アクリル焼付塗装とは
アクリル焼付塗装は、熱硬化性アクリル樹脂塗料を塗布した後に、熱を加えて硬化させる塗装方法です。耐候性などを有していることから、硬化後は、屋外での使用に耐えるとともに、アクリルならではの光沢を長期間にわたり維持します。
アクリル樹脂は、透明性や耐衝撃性を有しており、日用品やガラスに代わる窓の材料として利用されています。そのアクリル樹脂を使用した塗料は、1927年ドイツにおいて初めて製品化されました。なおアクリル樹脂塗料には、室温乾燥形と焼付乾焼形があり、焼付塗装には焼付乾焼形が用いられています。
アクリル焼付塗装の使用用途
アクリル焼付塗装は、メラミン焼付塗装などと比較して光沢があり美しく仕上がることに加え、硬度が高く、耐候性や耐薬品性も有しています。このことから、アクリル焼付塗装は、美観と耐久性が求められる製品に用いられています。製品例として、ロッカーやテーブルなどの鋼製調度品、自動車部品、アルミサッシ、電気製品などが挙げられます。

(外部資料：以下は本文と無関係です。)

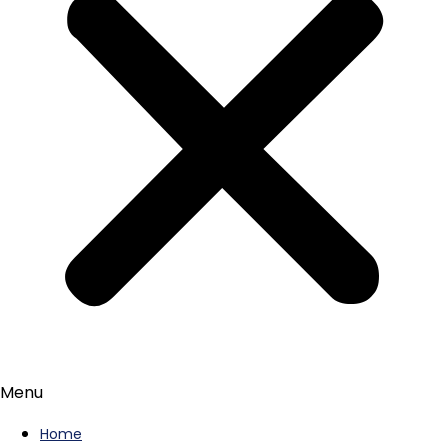
Menu
Home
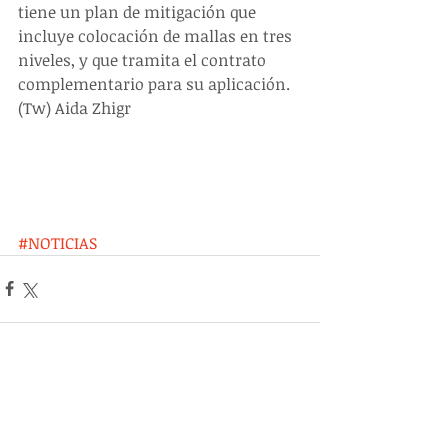
tiene un plan de mitigación que 
incluye colocación de mallas en tres 
niveles, y que tramita el contrato 
complementario para su aplicación.  
(Tw) Aida Zhigr
#NOTICIAS
Entradas recientes
Ver todo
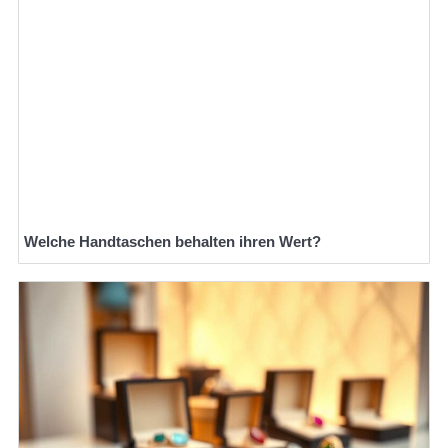
Welche Handtaschen behalten ihren Wert?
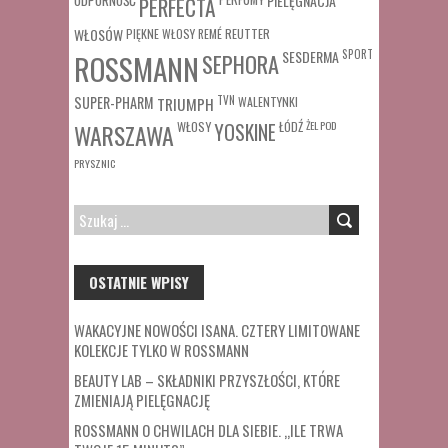
PIELĘGNACJA
PERFECTA
WŁOSÓW
REUTTER
PIĘKNE WŁOSY
REMÉ
SESDERMA
SPORT
ROSSMANN
SEPHORA
SUPER-PHARM
TRIUMPH
TVN
WALENTYNKI
WŁOSY
ŁÓDŹ
ŻEL POD
WARSZAWA
YOSKINE
PRYSZNIC
SZUKAJ:
OSTATNIE WPISY
WAKACYJNE NOWOŚCI ISANA. CZTERY LIMITOWANE
KOLEKCJE TYLKO W ROSSMANN
BEAUTY LAB – SKŁADNIKI PRZYSZŁOŚCI, KTÓRE
ZMIENIAJĄ PIELĘGNACJĘ
ROSSMANN O CHWILACH DLA SIEBIE. „ILE TRWA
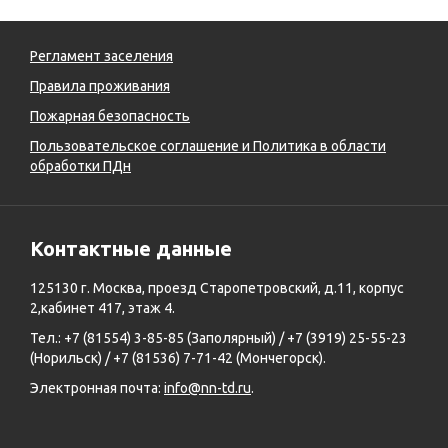
Регламент заселения
Правила проживания
Пожарная безопасность
Пользовательское соглашение и Политика в области
обработки ПДн
Контактные данные
125130 г. Москва, проезд Старопетровский, д.11, корпус
2,кабинет 417, этаж 4.
Тел.: +7 (81554) 3-85-85 (Заполярный) / +7 (3919) 25-55-23
(Норильск) / +7 (81536) 7-71-42 (Мончегорск).
Электронная почта:
info@nn-td.ru
.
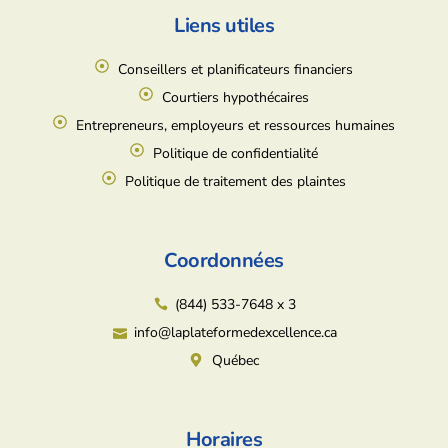
Liens utiles
Conseillers et planificateurs financiers
Courtiers hypothécaires
Entrepreneurs, employeurs et ressources humaines
Politique de confidentialité
Politique de traitement des plaintes
Coordonnées
(844) 533-7648 x 3
info@laplateformedexcellence.ca
Québec
Horaires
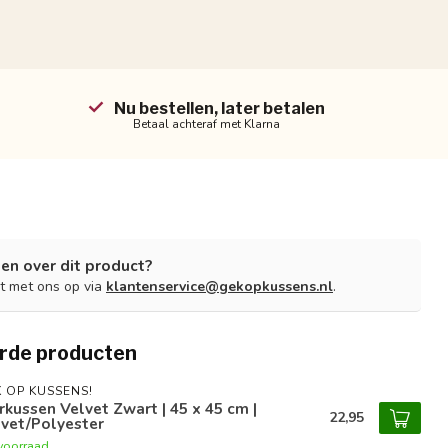
Nu bestellen, later betalen
Betaal achteraf met Klarna
en over dit product?
t met ons op via
klantenservice@gekopkussens.nl
.
rde producten
 OP KUSSENS!
rkussen Velvet Zwart | 45 x 45 cm |
22,95
vet/Polyester
voorraad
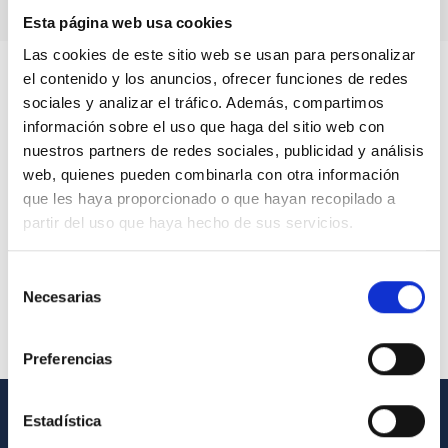
Esta página web usa cookies
Las cookies de este sitio web se usan para personalizar
el contenido y los anuncios, ofrecer funciones de redes
sociales y analizar el tráfico. Además, compartimos
información sobre el uso que haga del sitio web con
nuestros partners de redes sociales, publicidad y análisis
web, quienes pueden combinarla con otra información
que les haya proporcionado o que hayan recopilado a
partir del uso que haya hecho de sus servicios.
Selección
Necesarias
de
consentimiento
Preferencias
Estadística
GENERAL INFORMATION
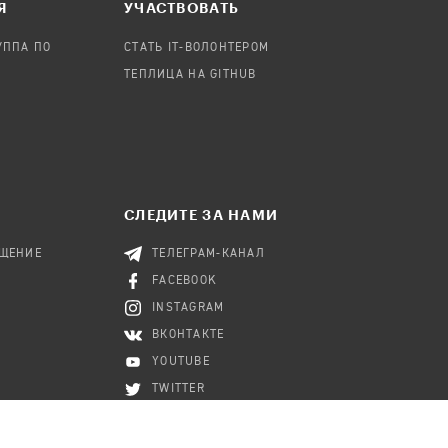
Я
УЧАСТВОВАТЬ
УППА ПО
СТАТЬ IT-ВОЛОНТЕРОМ
ТЕПЛИЦА НА GITHUB
СЛЕДИТЕ ЗА НАМИ
БЩЕНИЕ
ТЕЛЕГРАМ-КАНАЛ
FACEBOOK
INSTAGRAM
ВКОНТАКТЕ
YOUTUBE
TWITTER
RSS-КАНАЛ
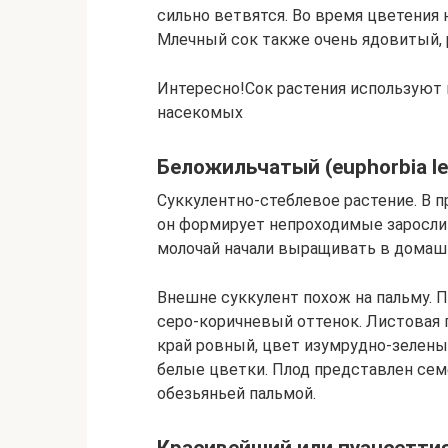
сильно ветвятся. Во время цветения
Млечный сок также очень ядовитый, 
Интересно!Сок растения используют 
насекомых
Беложильчатый (euphorbia l
Суккулентно-стеблевое растение. В п
он формирует непроходимые заросли 
молочай начали выращивать в домашн
Внешне суккулент похож на пальму. П
серо-коричневый оттенок. Листовая 
край ровный, цвет изумрудно-зелены
белые цветки. Плод представлен сем
обезьяньей пальмой.
Красивейший или пуансетти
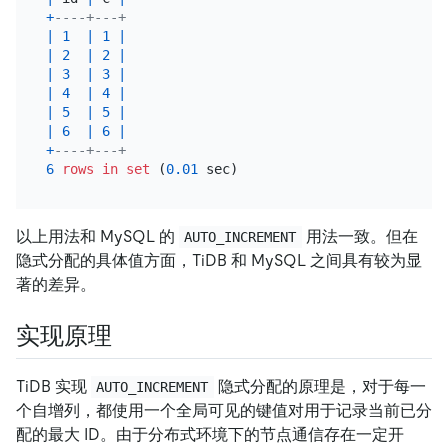
+
----+---+
|
1
|
1
|
|
2
|
2
|
|
3
|
3
|
|
4
|
4
|
|
5
|
5
|
|
6
|
6
|
+
----+---+
6
rows
in
set
 (
0.01
以上用法和 MySQL 的
用法一致。但在
AUTO_INCREMENT
隐式分配的具体值方面，TiDB 和 MySQL 之间具有较为显
著的差异。
实现原理
TiDB 实现
隐式分配的原理是，对于每一
AUTO_INCREMENT
个自增列，都使用一个全局可见的键值对用于记录当前已分
配的最大 ID。由于分布式环境下的节点通信存在一定开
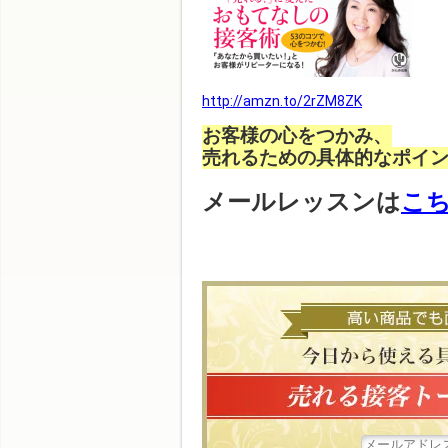
http://amzn.to/2rZM8ZK
お客様の心をつかみ、
売れるための具体的なポイ
メールレッスンは
こ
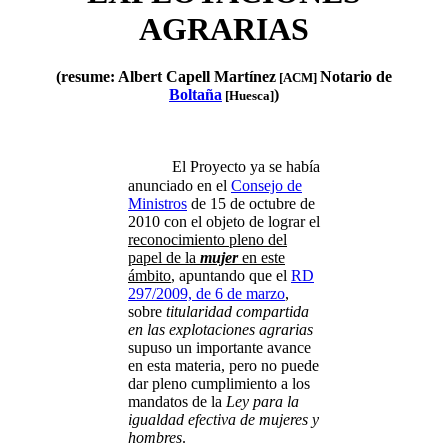
AGRARIAS
(resume: Albert Capell Martínez
Notario de
[ACM]
Boltaña
)
[Huesca]
El Proyecto ya se había
anunciado en el
Consejo de
Ministros
de 15 de octubre de
2010 con el objeto de lograr el
reconocimiento pleno del
papel de la
mujer
en este
ámbito
, apuntando que el
RD
297/2009, de 6 de marzo
,
sobre
titularidad compartida
en las explotaciones agrarias
supuso un importante avance
en esta materia, pero no puede
dar pleno cumplimiento a los
mandatos de la
Ley para la
igualdad efectiva de mujeres y
hombres
.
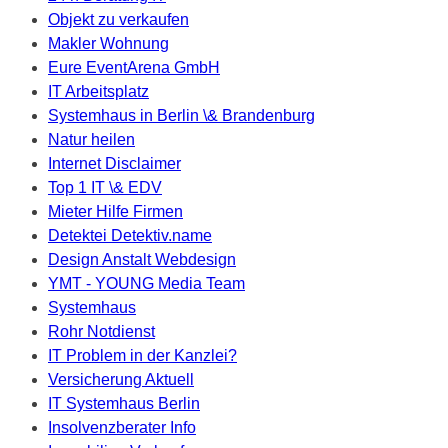
Objekt zu verkaufen
Makler Wohnung
Eure EventArena GmbH
IT Arbeitsplatz
Systemhaus in Berlin \& Brandenburg
Natur heilen
Internet Disclaimer
Top 1 IT \& EDV
Mieter Hilfe Firmen
Detektei Detektiv.name
Design Anstalt Webdesign
YMT - YOUNG Media Team
Systemhaus
Rohr Notdienst
IT Problem in der Kanzlei?
Versicherung Aktuell
IT Systemhaus Berlin
Insolvenzberater Info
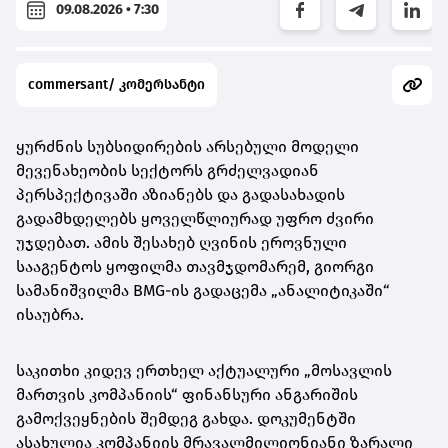
09.08.2026 • 7:30
commersant/ კომერსანტი
ყურძნის სუბსიდირების არსებული მოდელი
მევენახეობის სექტორს გრძელვადიან
პერსპექტივაში აზიანებს და გადასახადის
გადამხდელებს ყოველწლიურად უფრო ძვირი
უჯდებათ. ამის შესახებ ღვინის ეროვნული
სააგენტოს ყოფილმა თავმჯდომარემ, გიორგი
სამანიშვილმა BMG-ის გადაცემა „ანალიტიკაში“
ისაუბრა.
საკითხი კიდევ ერთხელ აქტუალური „მოსავლის
მართვის კომპანიის“ ფინანსური ანგარიშის
გამოქვეყნების შემდეგ გახდა. დოკუმენტში
ასახულია კომპანიის მრავალმილიონიანი ზარალი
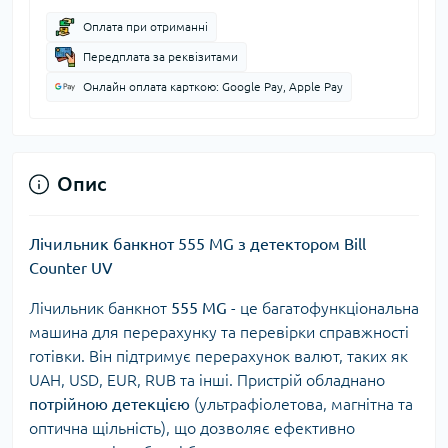
Оплата при отриманні
Передплата за реквізитами
Онлайн оплата карткою: Google Pay, Apple Pay
Опис
Лічильник банкнот 555 MG з детектором Bill
Counter UV
Лічильник банкнот
555 MG
- це багатофункціональна
машина для перерахунку та перевірки справжності
готівки. Він підтримує перерахунок валют, таких як
UAH, USD, EUR, RUB та інші. Пристрій обладнано
потрійною детекцією
(ультрафіолетова, магнітна та
оптична щільність), що дозволяє ефективно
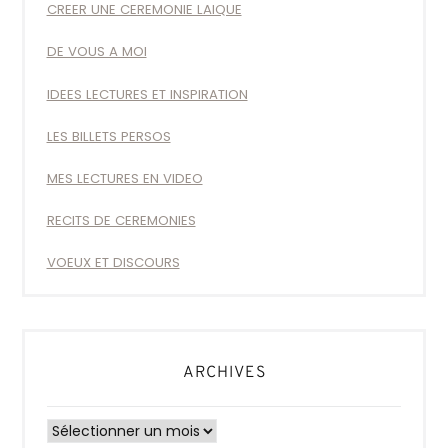
CREER UNE CEREMONIE LAIQUE
DE VOUS A MOI
IDEES LECTURES ET INSPIRATION
LES BILLETS PERSOS
MES LECTURES EN VIDEO
RECITS DE CEREMONIES
VOEUX ET DISCOURS
ARCHIVES
Archives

しかしながら、硬度が高いため曲げると割れる、他の焼付塗料と比較して加工対象物に付きにくい、あるいは高温での作業が必要であり扱いが難しいなどのデメリットもあります。
アクリル焼付塗装の種類
アクリル焼付塗装は、アクリル樹脂塗料を塗布し、140~180度の温度で20分ほど加熱乾燥させて焼き付ける加工法です。熱を加えて加工することから加工対象物に制限があります。 加工に適しているものには、鉄、アルミ、ステンレス、真鍮が挙げられます。また、加工に不適なものには、ABS樹脂、カーボン、塩化ビニルがあります。
また、アクリル焼付塗装は、厚みのある鉄板への加工や焼付工程で使用する焼付炉に入りきらない製品の塗装はできません。
メラミン焼付塗装およびアクリル焼付塗装は、いずれも1回の塗装で10〜15μmの塗膜を形成します。しかし、アクリル焼付塗装はメラミン焼付塗装と異なり、重ね塗りが不可能です。
アクリル焼付塗装の加工手順を以下に示します。
- 脱脂洗浄:アルカリ系の洗浄剤を用いて、加工対象物に付着している油分や汚れを落とします。
- 下地処理:錆止めおよび塗装の密着性を高めるため、プライマで処理します。また、必要により研磨加工を実施します。
- 塗装焼付:アクリル樹脂塗料を塗布し、加熱乾燥させます。